Volunteer website manager required

BirdLife Botswana is looking to engage a volunteer IT person to make our website even more attractive than it is at present. We would like to update our website at least twice a week, preferably more often, and to attract advertisers to our site. It is essential that this person should be fluent in written and spoken English, have a knowledge and interest in birds and have website management experience. The successful applicant may well have experience in marketing and in liaising with the press. This person would report to our Board member responsible for our website.

Fund-raiser required

BirdLife Botswana is looking at increasing and improving our fund-raising effort and have some ambitious plans. However we need a volunteer go-getter in Gaborone to be appointed as fund-raiser for the next year. This person will have marketing experience, be dynamic, like working with an ambitious and hard-working team and will be result-oriented. The successful candidate could be male or female and is probably living in Gaborone as the spouse of an expatriate. Nationality is not important; the person could be a Motswana or Mongolian, but should be fluent in English, have a sense of humour and be literate and numerate. There is no salary attached, the successful applicant will be motivated by achieving agreed financial targets. The successful candidate does not have to be a bird lover, but we think at the end of the assignment, he or she probably will be avi-friendly. Subject to satisfactory performance, it is possible that we may appoint the successful candidate to a permanent paid position after a year.

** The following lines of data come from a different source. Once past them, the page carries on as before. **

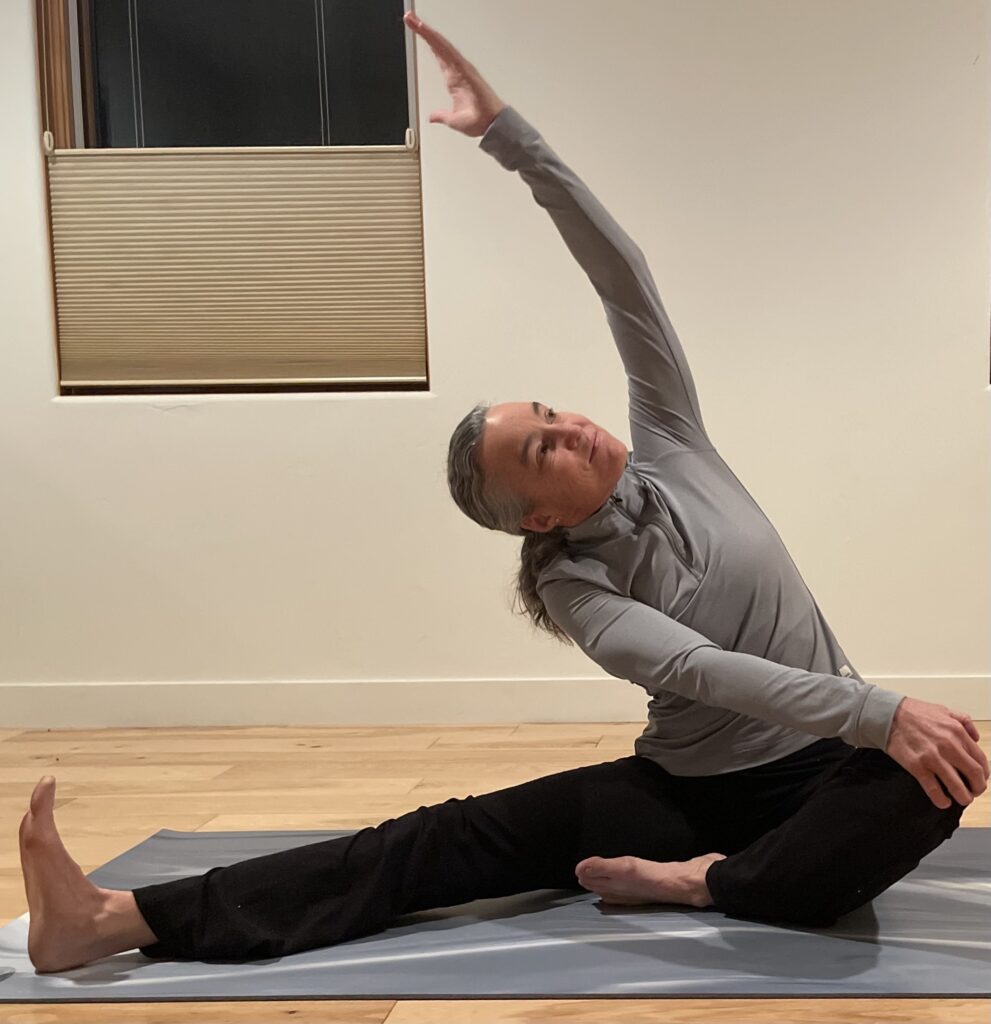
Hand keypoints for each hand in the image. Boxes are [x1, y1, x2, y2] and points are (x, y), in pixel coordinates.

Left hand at [404, 11, 505, 136]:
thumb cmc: (479, 120)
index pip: (438, 56)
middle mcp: (457, 70)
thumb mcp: (452, 120)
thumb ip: (441, 116)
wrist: (491, 126)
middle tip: (409, 18)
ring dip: (428, 33)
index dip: (428, 43)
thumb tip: (432, 117)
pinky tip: (428, 33)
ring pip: (441, 45)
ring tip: (415, 21)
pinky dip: (438, 42)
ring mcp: (461, 68)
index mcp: (454, 79)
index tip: (416, 31)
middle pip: (437, 46)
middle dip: (423, 31)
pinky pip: (448, 52)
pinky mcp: (464, 69)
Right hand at [885, 696, 988, 808]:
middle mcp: (948, 746)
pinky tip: (943, 801)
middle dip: (977, 788)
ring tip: (961, 799)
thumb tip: (975, 737)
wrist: (887, 714)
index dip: (984, 774)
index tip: (980, 779)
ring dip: (963, 797)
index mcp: (957, 732)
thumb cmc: (913, 712)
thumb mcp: (944, 709)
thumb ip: (964, 721)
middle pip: (974, 775)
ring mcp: (933, 758)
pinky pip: (934, 790)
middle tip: (973, 792)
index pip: (981, 760)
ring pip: (958, 787)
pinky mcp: (917, 766)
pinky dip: (941, 800)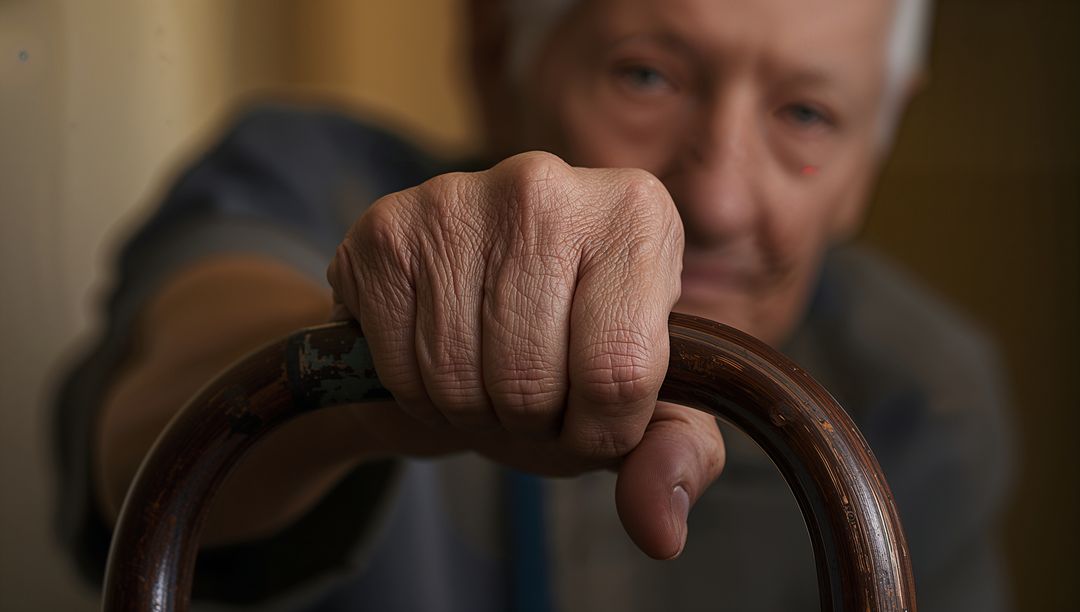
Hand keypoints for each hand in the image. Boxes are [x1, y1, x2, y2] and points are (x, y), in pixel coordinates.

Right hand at [327, 151, 724, 559]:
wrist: (466, 305)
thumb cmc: (569, 352)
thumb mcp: (644, 402)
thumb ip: (673, 456)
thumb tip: (659, 530)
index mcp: (638, 215)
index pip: (619, 373)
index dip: (599, 431)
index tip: (590, 416)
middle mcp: (548, 186)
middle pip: (530, 381)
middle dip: (529, 423)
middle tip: (530, 395)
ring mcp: (457, 197)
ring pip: (459, 379)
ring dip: (471, 412)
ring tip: (485, 376)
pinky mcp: (384, 230)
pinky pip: (399, 366)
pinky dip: (415, 392)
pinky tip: (433, 355)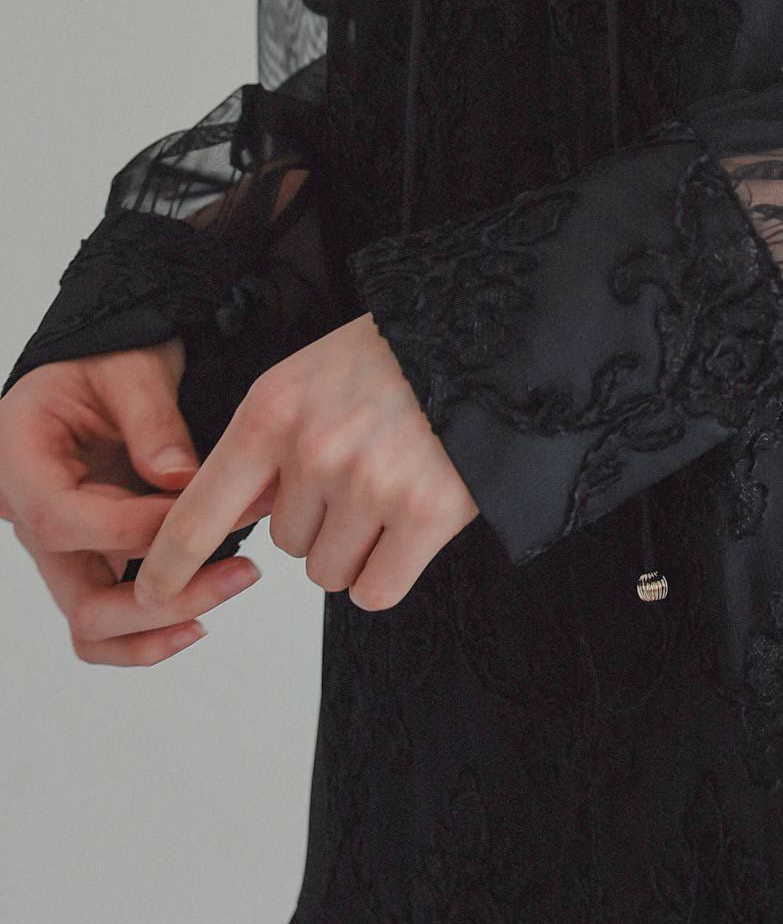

BirdLife Botswana AGM 2010

Please make a note of 15th May as that will be the date for our AGM, which will be held at Harold and Geraldine Hester's residence, Mogorosi, Plot 30a Notwane. The meeting will start at 18:00 and will be followed by a light supper. Closer to that date we will circulate the agenda and other details.

Monday, January 25, 2010

Water reaches Savuti Marsh

Water in the Savuti Channel reaches Savuti Elephant Camp (Photo courteousy Orient Express Safaris)

The high flood levels in northern Botswana during mid- and late-2009 caused great excitement and speculation, with the Boteti River in particular being the focus of attention for many people. However, the highest water levels in decades in the Kwando led to the hope and belief that the Savuti Channel would at last flow again. Indeed, the water soon reached Wilderness Safaris ‘Savuti Camp’ in the Linyanti concession, but as it approached the western boundary of the Chobe National Park it slowed down and lost momentum (most of the water having bypassed the mouth of the Savuti at Zibadianja, and flowed down the Linyanti and into the Chobe River). Eventually the water stopped several kilometres from the Savuti Marsh.

Much to the surprise of many people, the channel started flowing again in earnest in December, possibly due to heavy unseasonal rains that fell in mid-2009, as well as good local summer rains. By mid-January, the water had flowed past the safari lodges at Savuti and was close to the top end of the marsh.

The 2010 floods promise to be above average, with water levels in the Zambezi and Chobe systems having already risen considerably. With plenty of water remaining from 2009, there is a high probability of the Savuti Marsh being seriously inundated later this year. It is entirely possible that Savuti will once again become one of Africa’s most spectacular wildlife areas. Watch this space!